IAAR-Shanghai / Meta-Chunking

Meta-Chunking: Learning Efficient Text Segmentation via Logical Perception
Apache License 2.0
78 stars 3 forks source link

what about the images and tables in pdf #3

Closed Sere1nz closed 1 month ago

Sere1nz commented 1 month ago

It seems we only talking about text, but what if there are relevant tables or images that include stats or knowlegde after the text, which means the tables and images should be part of previous texts(should be in the same chunk). What should we do in this case?

Robot2050 commented 1 month ago

Thank you very much for your attention to our paper on text chunking. The issue you raised regarding the segmentation of texts containing tables and images in real-world scenarios is indeed a practical problem worthy of in-depth exploration. In our research, we have primarily focused on segmentation algorithms for long natural language texts, specifically on how to learn efficient text segmentation methods through logical perception.

:::

Directions: From the Meta-Chunking issue thread, extract the passage from "Robot2050 commented 1" up to and including "through logical perception.", word for word.

Data extract:
:::

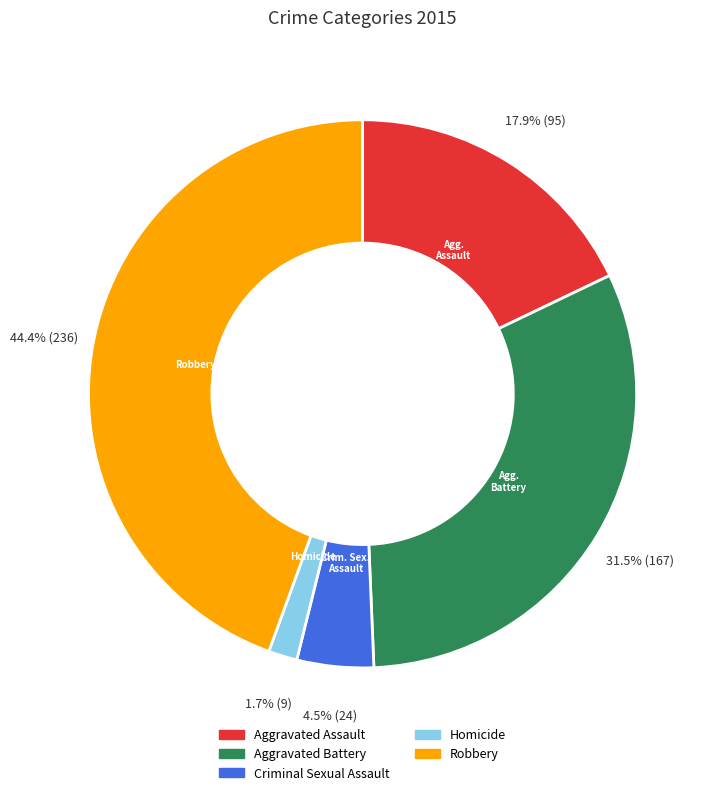

Combined, do Robbery and Homicide account for over 50%?

No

:::

Response below:
Robot2050 commented 1 month ago

Thank you very much for your attention to our paper on text chunking. The issue you raised regarding the segmentation of texts containing tables and images in real-world scenarios is indeed a practical problem worthy of in-depth exploration. In our research, we have primarily focused on segmentation algorithms for long natural language texts, specifically on how to learn efficient text segmentation methods through logical perception.